## Work instructions
According to the text on baptism, on what date was the writer baptized?

## Text passage
⟨

Today, as we remember the baptism of Jesus of Nazareth,
we’re reminded of our
own baptism.
Whether we were baptized just a couple of years ago
or way
back when we were babies,
our baptism means something to us,
and the
meaning has changed and deepened over
time.
____________________________________________
When I was baptized on
March 19, 1944,
my parents thought they were keeping me out of hell;
they
believed that the water poured over me,
along with those perfectly
articulated Latin words—
Ego te baptizo in nomine Patris, et Filii, et
Spiritus Sancti—
would keep God from sending me to limbo,
where unbaptized
babies went,
or would allow me into purgatory,
the temporary home where my
sins could be burned off. .
Then came the Second Vatican Council, with Lumen
Gentium,
the Dogmatic Constitution of the Church,
where we learned that
baptism does something far greater
than save us from eternal damnation:
it
marks us as the Body of Christ, part of the People of God,
sharing the role
of Christ as priest, prophet, and king,
and calling us to live our lives in
mission to the world.
Because of Vatican II, we have come to
understand
that our sacramental rituals, including baptism,
do not make
something happen.
They celebrate something that has already happened.
We
are born to the people of God, called from all eternity.

⟩

## Data supplied
⟨

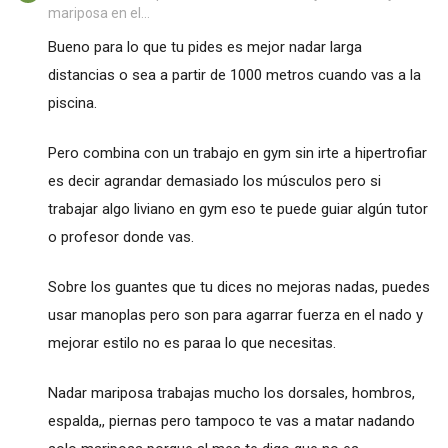
mariposa en el...
Bueno para lo que tu pides es mejor nadar larga
distancias o sea a partir de 1000 metros cuando vas a la
piscina.
Pero combina con un trabajo en gym sin irte a hipertrofiar
es decir agrandar demasiado los músculos pero si
trabajar algo liviano en gym eso te puede guiar algún tutor
o profesor donde vas.
Sobre los guantes que tu dices no mejoras nadas, puedes
usar manoplas pero son para agarrar fuerza en el nado y
mejorar estilo no es paraa lo que necesitas.
Nadar mariposa trabajas mucho los dorsales, hombros,
espalda,, piernas pero tampoco te vas a matar nadando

⟩

## Reply to the task
March 19, 1944